Many of Plotkin's passions are represented in the AJHS exhibit, ranging from family photographs, yearbooks from his years at the University of Notre Dame, documents related to his work with the ecumenical community - including a great deal of content related to Pope John Paul II's 1987 visit to Phoenix - and music. The collection even includes a 45 RPM microgroove recording of Plotkin singing bar mitzvah blessings for the Torah and Haftorah, produced at Canyon Records' recording studio in Phoenix, and a recording of Plotkin singing "Ole Man River" in December 2005. Both can be played on the site.
After Plotkin's death in February 2010, his daughter Janis donated nearly a dozen boxes of items from her father's home, according to Lawrence Bell, AJHS executive director.

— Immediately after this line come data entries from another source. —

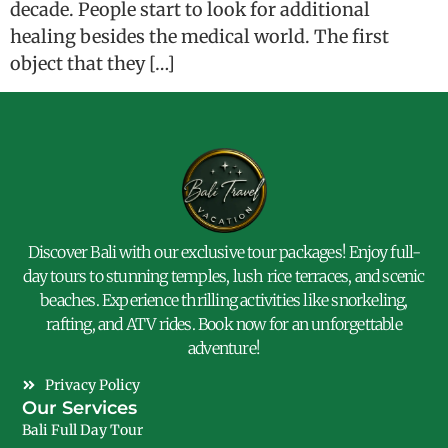
decade. People start to look for additional
healing besides the medical world. The first
object that they […]
Discover Bali with our exclusive tour packages! Enjoy full-
day tours to stunning temples, lush rice terraces, and scenic
beaches. Experience thrilling activities like snorkeling,
rafting, and ATV rides. Book now for an unforgettable
adventure!
Privacy Policy
Our Services
Bali Full Day Tour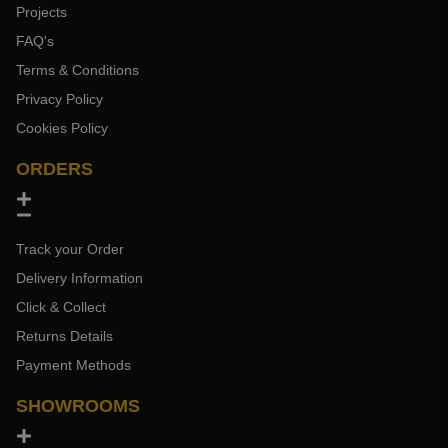
Projects
FAQ's
Terms & Conditions
Privacy Policy
Cookies Policy
ORDERS
Track your Order
Delivery Information
Click & Collect
Returns Details
Payment Methods
SHOWROOMS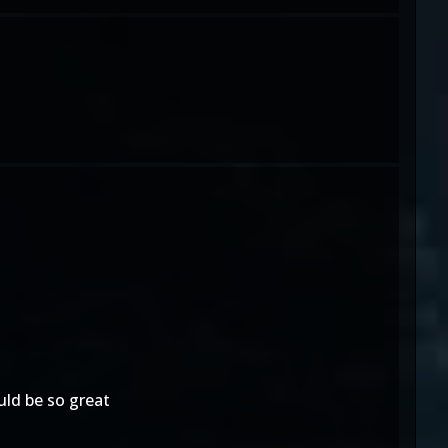
ld be so great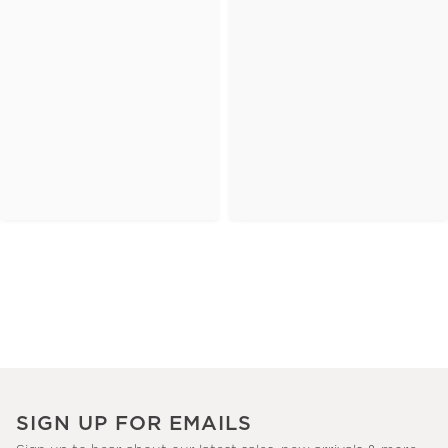
SIGN UP FOR EMAILS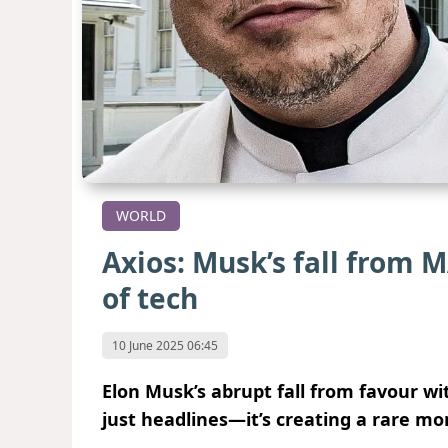
WORLD
Axios: Musk’s fall from 
of tech
10 June 2025 06:45
Elon Musk’s abrupt fall from favour w
just headlines—it’s creating a rare mome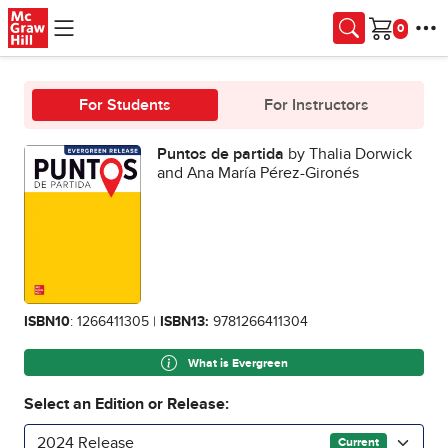
Skip to main content
Cart
For Students
For Instructors
Puntos de partida
by Thalia Dorwick
and Ana María Pérez-Gironés
ISBN10
: 1266411305 |
ISBN13:
9781266411304
What is Evergreen
Select an Edition or Release:
2024 Release
Current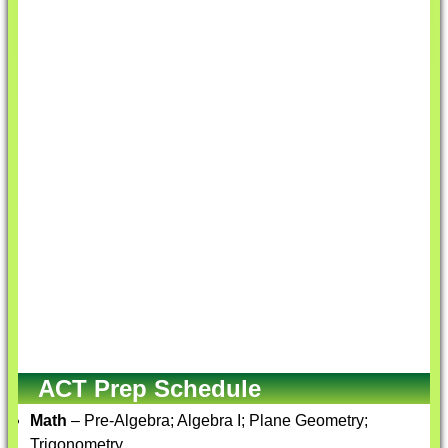
ACT Prep Schedule
Math
– Pre-Algebra; Algebra I; Plane Geometry;
Trigonometry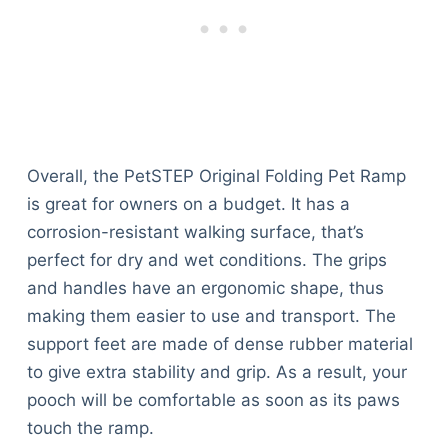
Overall, the PetSTEP Original Folding Pet Ramp
is great for owners on a budget. It has a
corrosion-resistant walking surface, that’s
perfect for dry and wet conditions. The grips
and handles have an ergonomic shape, thus
making them easier to use and transport. The
support feet are made of dense rubber material
to give extra stability and grip. As a result, your
pooch will be comfortable as soon as its paws
touch the ramp.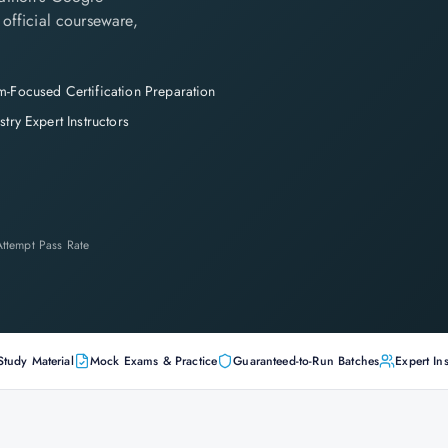
 official courseware,
-Focused Certification Preparation
stry Expert Instructors
-Attempt Pass Rate
Study Material
Mock Exams & Practice
Guaranteed-to-Run Batches
Expert Ins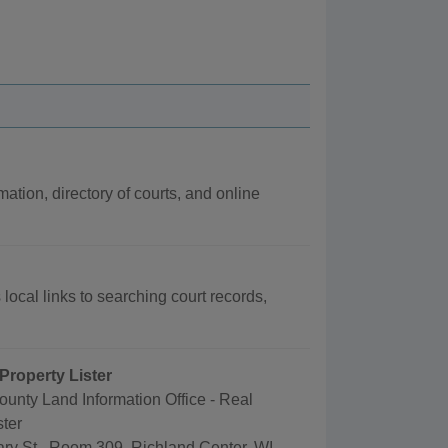
mation, directory of courts, and online
local links to searching court records,
Property Lister
unty Land Information Office - Real
ster
ry St., Room 309, Richland Center, WI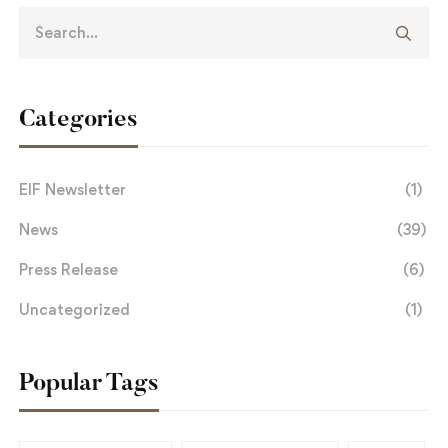
Categories
EIF Newsletter
(1)
News
(39)
Press Release
(6)
Uncategorized
(1)
Popular Tags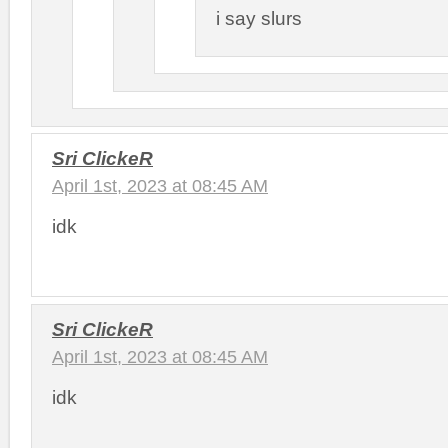
i say slurs
Sri ClickeR
April 1st, 2023 at 08:45 AM
idk
Sri ClickeR
April 1st, 2023 at 08:45 AM
idk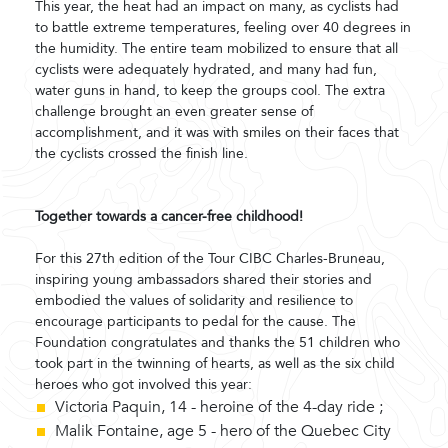
This year, the heat had an impact on many, as cyclists had
to battle extreme temperatures, feeling over 40 degrees in
the humidity. The entire team mobilized to ensure that all
cyclists were adequately hydrated, and many had fun,
water guns in hand, to keep the groups cool. The extra
challenge brought an even greater sense of
accomplishment, and it was with smiles on their faces that
the cyclists crossed the finish line.
Together towards a cancer-free childhood!
For this 27th edition of the Tour CIBC Charles-Bruneau,
inspiring young ambassadors shared their stories and
embodied the values of solidarity and resilience to
encourage participants to pedal for the cause. The
Foundation congratulates and thanks the 51 children who
took part in the twinning of hearts, as well as the six child
heroes who got involved this year:
Victoria Paquin, 14 - heroine of the 4-day ride ;
Malik Fontaine, age 5 - hero of the Quebec City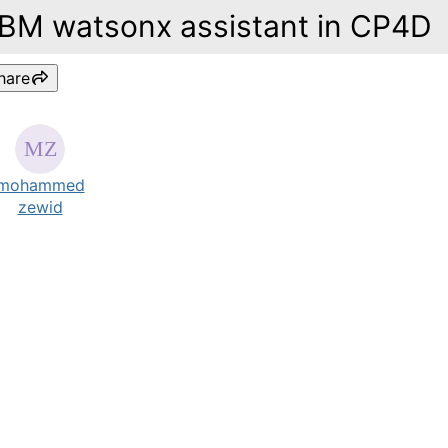
IBM watsonx assistant in CP4D
hare
mohammed
zewid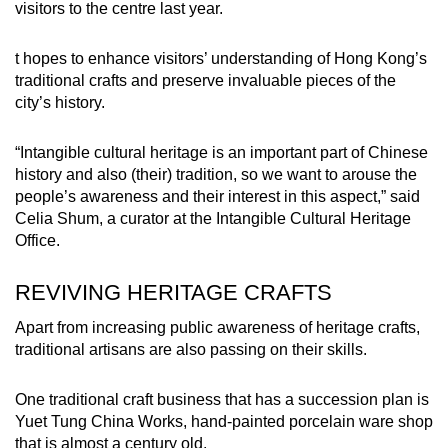
visitors to the centre last year.
t hopes to enhance visitors’ understanding of Hong Kong’s
traditional crafts and preserve invaluable pieces of the
city’s history.
“Intangible cultural heritage is an important part of Chinese
history and also (their) tradition, so we want to arouse the
people’s awareness and their interest in this aspect,” said
Celia Shum, a curator at the Intangible Cultural Heritage
Office.
REVIVING HERITAGE CRAFTS
Apart from increasing public awareness of heritage crafts,
traditional artisans are also passing on their skills.
One traditional craft business that has a succession plan is
Yuet Tung China Works, hand-painted porcelain ware shop
that is almost a century old.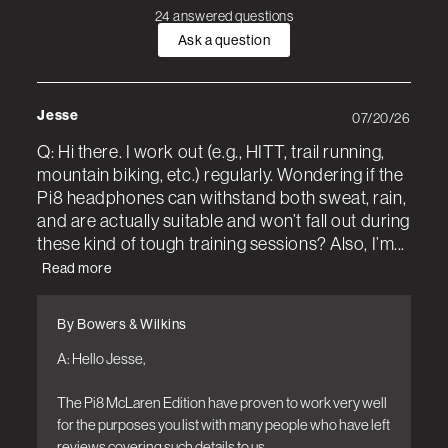
24 answered questions
Ask a question
Jesse
07/20/26
Q: Hi there. I work out (e.g., HITT, trail running,
mountain biking, etc.) regularly. Wondering if the
Pi8 headphones can withstand both sweat, rain,
and are actually suitable and won’t fall out during
these kind of tough training sessions? Also, I’m...
Read more
By Bowers & Wilkins
A: Hello Jesse,

The Pi8 McLaren Edition have proven to work very well 
for the purposes you list with many people who have left 
reviews covering such details to us.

Since January, Marty Richelsoph, who has volunteered as an archivist at AJHS since 2006, has spent about six hours a week organizing and processing the content.
"As far as rabbis go, he was really an iconic figure," Richelsoph said. "There hasn't been anybody like him since."
Included in the boxes were pages and pages of Plotkin's sermons through the years, starting from the early 1950s before he arrived in the Valley through 2005, Richelsoph said. "The early ones are all typed on a manual typewriter, and the latest ones were done on a word-processing program on a computer."
In May of this year, AJHS was seeking an intern to build an online exhibit, working with archives and digitization, said Serene Rock, AJHS events and programming coordinator. Enter Bethany Ronnberg, who was studying library science at the University of Arizona.
"We brainstormed on different ideas that we could digitize from our collection and Rabbi Plotkin seemed like the logical first exhibit for us," Rock said.
So far, everything in the online exhibit is from the AJHS archives - "a very small percentage of the entire Plotkin collection," Rock noted - but the site allows people to contribute additional photographs or memories. (AJHS will approve submissions before they go live.)
The open-source software used for the exhibit, Omeka, is free for a limited amount of space, but AJHS will eventually need to upgrade for more space, Rock said.
"We were able to do this project on a shoestring budget because we had really dedicated people who wanted to volunteer their time, effort and expertise for us," Bell said. Donations to AJHS' Rabbi Plotkin Memorial Fund will allow projects like this to continue, he added. "This is the kind of thing that we'd like to use that money for ... to allow us to bring the things we have in our collection and make them available to the public."
Because of the size of the collection, AJHS is seeking volunteers and interns to help go through it, as well as to scan selected items.
Since this exhibit is a first for AJHS, Bell warns users that there may be some kinks in the program and encourages visitors to have patience when using the site. "It's kind of an experiment for us."